[[ Supplied material, beginning ]]

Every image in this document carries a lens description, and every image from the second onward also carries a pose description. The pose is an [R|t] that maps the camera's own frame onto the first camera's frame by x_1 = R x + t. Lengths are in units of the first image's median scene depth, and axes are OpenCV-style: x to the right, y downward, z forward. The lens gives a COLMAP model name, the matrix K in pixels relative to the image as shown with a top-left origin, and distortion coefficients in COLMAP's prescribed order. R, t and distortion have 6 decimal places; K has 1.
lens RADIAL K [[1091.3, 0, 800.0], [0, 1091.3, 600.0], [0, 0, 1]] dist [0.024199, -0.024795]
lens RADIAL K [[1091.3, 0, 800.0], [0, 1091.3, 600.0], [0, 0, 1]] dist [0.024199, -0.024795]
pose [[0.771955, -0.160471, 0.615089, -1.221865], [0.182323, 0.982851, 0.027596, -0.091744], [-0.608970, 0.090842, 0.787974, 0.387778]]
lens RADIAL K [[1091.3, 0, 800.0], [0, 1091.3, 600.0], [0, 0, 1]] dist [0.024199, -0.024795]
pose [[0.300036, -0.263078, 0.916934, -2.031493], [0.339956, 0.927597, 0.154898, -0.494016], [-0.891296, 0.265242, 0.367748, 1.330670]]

[[ Supplied material, end ]]

» **Your instructions**:
Set down all of the entries exactly, please.

» **Result below**:
Every image in this document carries a lens description, and every image from the second onward also carries a pose description. The pose is an [R|t] that maps the camera's own frame onto the first camera's frame by x_1 = R x + t. Lengths are in units of the first image's median scene depth, and axes are OpenCV-style: x to the right, y downward, z forward. The lens gives a COLMAP model name, the matrix K in pixels relative to the image as shown with a top-left origin, and distortion coefficients in COLMAP's prescribed order. R, t and distortion have 6 decimal places; K has 1.
lens RADIAL K [[1091.3, 0, 800.0], [0, 1091.3, 600.0], [0, 0, 1]] dist [0.024199, -0.024795]
lens RADIAL K [[1091.3, 0, 800.0], [0, 1091.3, 600.0], [0, 0, 1]] dist [0.024199, -0.024795]
pose [[0.771955, -0.160471, 0.615089, -1.221865], [0.182323, 0.982851, 0.027596, -0.091744], [-0.608970, 0.090842, 0.787974, 0.387778]]
lens RADIAL K [[1091.3, 0, 800.0], [0, 1091.3, 600.0], [0, 0, 1]] dist [0.024199, -0.024795]
pose [[0.300036, -0.263078, 0.916934, -2.031493], [0.339956, 0.927597, 0.154898, -0.494016], [-0.891296, 0.265242, 0.367748, 1.330670]]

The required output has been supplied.